= WHAT IS REQUIRED =
Which of the lines below hold the word "yang"? Pull each of them out.

MATERIAL FOR THIS TASK START

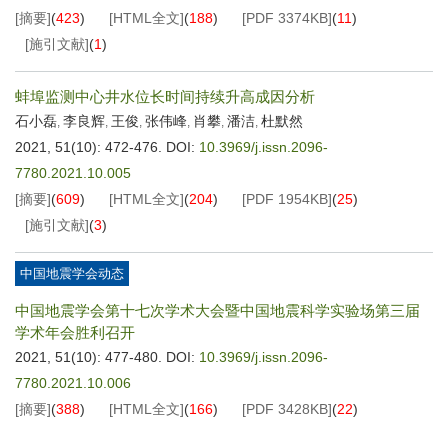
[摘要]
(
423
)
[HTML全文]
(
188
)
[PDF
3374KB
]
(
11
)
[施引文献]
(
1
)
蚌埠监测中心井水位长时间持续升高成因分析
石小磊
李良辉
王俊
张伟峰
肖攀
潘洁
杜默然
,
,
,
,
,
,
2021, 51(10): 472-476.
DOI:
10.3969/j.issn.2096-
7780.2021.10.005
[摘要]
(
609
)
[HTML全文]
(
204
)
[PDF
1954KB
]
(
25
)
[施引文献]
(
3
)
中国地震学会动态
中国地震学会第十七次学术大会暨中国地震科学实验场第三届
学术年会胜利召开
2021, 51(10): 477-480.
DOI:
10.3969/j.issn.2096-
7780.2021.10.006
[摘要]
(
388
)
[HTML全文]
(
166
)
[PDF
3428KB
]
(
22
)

MATERIAL FOR THIS TASK END
MATERIAL FOR THIS TASK START

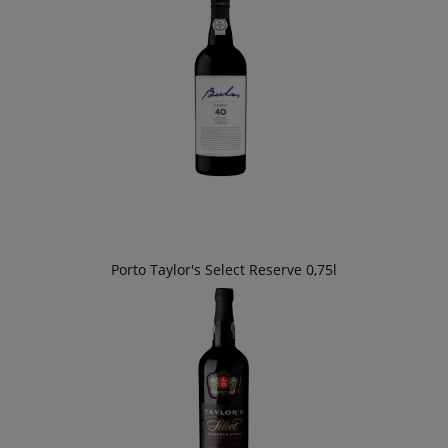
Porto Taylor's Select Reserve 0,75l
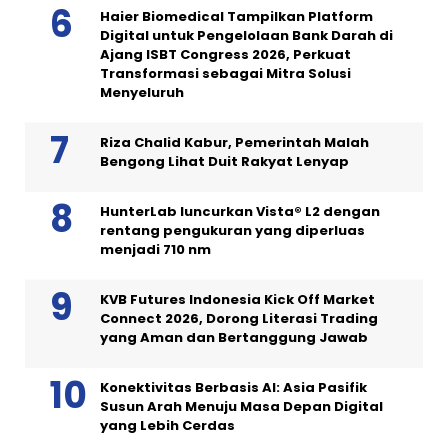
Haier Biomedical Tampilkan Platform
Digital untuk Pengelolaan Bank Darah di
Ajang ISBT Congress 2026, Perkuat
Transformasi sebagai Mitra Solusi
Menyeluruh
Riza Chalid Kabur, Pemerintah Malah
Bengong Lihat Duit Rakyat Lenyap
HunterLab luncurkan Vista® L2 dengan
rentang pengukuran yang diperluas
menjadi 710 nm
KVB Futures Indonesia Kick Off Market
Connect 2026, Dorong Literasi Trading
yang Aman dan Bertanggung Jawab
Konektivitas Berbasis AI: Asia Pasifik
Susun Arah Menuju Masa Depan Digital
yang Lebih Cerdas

MATERIAL FOR THIS TASK END

= RESULT =
rentang pengukuran yang diperluas
yang Aman dan Bertanggung Jawab
yang Lebih Cerdas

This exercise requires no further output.